(Stored data entries)
▬▬▬

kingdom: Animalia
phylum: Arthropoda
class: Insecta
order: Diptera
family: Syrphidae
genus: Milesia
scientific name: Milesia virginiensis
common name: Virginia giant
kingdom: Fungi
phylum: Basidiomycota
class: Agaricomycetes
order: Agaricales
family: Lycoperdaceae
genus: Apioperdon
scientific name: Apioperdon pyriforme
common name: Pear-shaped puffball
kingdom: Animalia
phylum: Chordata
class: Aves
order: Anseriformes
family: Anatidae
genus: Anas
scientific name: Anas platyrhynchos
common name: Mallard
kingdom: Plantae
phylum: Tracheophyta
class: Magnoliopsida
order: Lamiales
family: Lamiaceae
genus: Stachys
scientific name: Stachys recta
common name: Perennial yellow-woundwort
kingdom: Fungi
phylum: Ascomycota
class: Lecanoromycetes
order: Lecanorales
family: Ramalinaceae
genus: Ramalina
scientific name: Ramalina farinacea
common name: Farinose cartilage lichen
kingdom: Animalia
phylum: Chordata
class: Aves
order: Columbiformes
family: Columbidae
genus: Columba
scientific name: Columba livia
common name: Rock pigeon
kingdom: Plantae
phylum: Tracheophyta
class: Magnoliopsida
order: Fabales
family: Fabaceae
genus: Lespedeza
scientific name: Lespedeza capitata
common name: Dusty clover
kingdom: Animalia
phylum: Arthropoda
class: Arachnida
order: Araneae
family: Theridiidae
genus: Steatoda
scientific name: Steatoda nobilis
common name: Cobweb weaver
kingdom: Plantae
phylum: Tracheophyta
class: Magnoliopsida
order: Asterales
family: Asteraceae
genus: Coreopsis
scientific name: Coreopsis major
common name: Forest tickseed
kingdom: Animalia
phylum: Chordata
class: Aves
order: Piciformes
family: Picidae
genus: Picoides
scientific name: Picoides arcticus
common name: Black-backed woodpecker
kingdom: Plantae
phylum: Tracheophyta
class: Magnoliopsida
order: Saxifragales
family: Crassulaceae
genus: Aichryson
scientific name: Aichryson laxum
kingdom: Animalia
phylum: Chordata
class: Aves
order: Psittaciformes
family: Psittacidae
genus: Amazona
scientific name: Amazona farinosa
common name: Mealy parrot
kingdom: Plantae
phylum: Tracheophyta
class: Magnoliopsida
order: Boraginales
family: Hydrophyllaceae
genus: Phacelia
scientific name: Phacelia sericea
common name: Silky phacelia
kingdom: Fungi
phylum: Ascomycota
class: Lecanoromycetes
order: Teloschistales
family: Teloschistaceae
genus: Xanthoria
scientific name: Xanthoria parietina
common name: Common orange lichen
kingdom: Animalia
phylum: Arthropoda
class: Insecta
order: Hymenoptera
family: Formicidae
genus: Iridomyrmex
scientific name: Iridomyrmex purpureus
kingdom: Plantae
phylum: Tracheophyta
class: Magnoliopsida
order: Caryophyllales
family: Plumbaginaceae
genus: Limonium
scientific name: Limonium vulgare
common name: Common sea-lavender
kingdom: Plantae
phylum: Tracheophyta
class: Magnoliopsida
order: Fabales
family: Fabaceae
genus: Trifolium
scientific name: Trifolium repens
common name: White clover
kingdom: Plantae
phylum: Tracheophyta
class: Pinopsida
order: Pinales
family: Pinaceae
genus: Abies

▬▬▬

- **Task to carry out**:
Update the records above so that every "common name" reads "vernacular name", and leave everything else unchanged.

- **Response**:
kingdom: Animalia
phylum: Arthropoda
class: Insecta
order: Diptera
family: Syrphidae
genus: Milesia
scientific name: Milesia virginiensis
vernacular name: Virginia giant
kingdom: Fungi
phylum: Basidiomycota
class: Agaricomycetes
order: Agaricales
family: Lycoperdaceae
genus: Apioperdon
scientific name: Apioperdon pyriforme
vernacular name: Pear-shaped puffball
kingdom: Animalia
phylum: Chordata
class: Aves
order: Anseriformes
family: Anatidae
genus: Anas
scientific name: Anas platyrhynchos
vernacular name: Mallard
kingdom: Plantae
phylum: Tracheophyta
class: Magnoliopsida
order: Lamiales
family: Lamiaceae
genus: Stachys
scientific name: Stachys recta
vernacular name: Perennial yellow-woundwort
kingdom: Fungi
phylum: Ascomycota
class: Lecanoromycetes
order: Lecanorales
family: Ramalinaceae
genus: Ramalina
scientific name: Ramalina farinacea
vernacular name: Farinose cartilage lichen
kingdom: Animalia
phylum: Chordata
class: Aves
order: Columbiformes
family: Columbidae
genus: Columba
scientific name: Columba livia
vernacular name: Rock pigeon
kingdom: Plantae
phylum: Tracheophyta
class: Magnoliopsida
order: Fabales
family: Fabaceae
genus: Lespedeza
scientific name: Lespedeza capitata
vernacular name: Dusty clover
kingdom: Animalia
phylum: Arthropoda
class: Arachnida
order: Araneae
family: Theridiidae
genus: Steatoda
scientific name: Steatoda nobilis
vernacular name: Cobweb weaver
kingdom: Plantae
phylum: Tracheophyta
class: Magnoliopsida
order: Asterales
family: Asteraceae
genus: Coreopsis
scientific name: Coreopsis major
vernacular name: Forest tickseed
kingdom: Animalia
phylum: Chordata
class: Aves
order: Piciformes
family: Picidae
genus: Picoides
scientific name: Picoides arcticus
vernacular name: Black-backed woodpecker
kingdom: Plantae
phylum: Tracheophyta
class: Magnoliopsida
order: Saxifragales
family: Crassulaceae
genus: Aichryson
scientific name: Aichryson laxum
kingdom: Animalia
phylum: Chordata
class: Aves
order: Psittaciformes
family: Psittacidae
genus: Amazona
scientific name: Amazona farinosa
vernacular name: Mealy parrot
kingdom: Plantae
phylum: Tracheophyta
class: Magnoliopsida
order: Boraginales
family: Hydrophyllaceae
genus: Phacelia
scientific name: Phacelia sericea
vernacular name: Silky phacelia
kingdom: Fungi
phylum: Ascomycota
class: Lecanoromycetes
order: Teloschistales
family: Teloschistaceae
genus: Xanthoria
scientific name: Xanthoria parietina
vernacular name: Common orange lichen
kingdom: Animalia
phylum: Arthropoda
class: Insecta
order: Hymenoptera
family: Formicidae
genus: Iridomyrmex
scientific name: Iridomyrmex purpureus
kingdom: Plantae
phylum: Tracheophyta
class: Magnoliopsida
order: Caryophyllales
family: Plumbaginaceae
genus: Limonium
scientific name: Limonium vulgare
vernacular name: Common sea-lavender
kingdom: Plantae
phylum: Tracheophyta
class: Magnoliopsida
order: Fabales
family: Fabaceae
genus: Trifolium
scientific name: Trifolium repens
vernacular name: White clover
kingdom: Plantae
phylum: Tracheophyta
class: Pinopsida
order: Pinales
family: Pinaceae
genus: Abies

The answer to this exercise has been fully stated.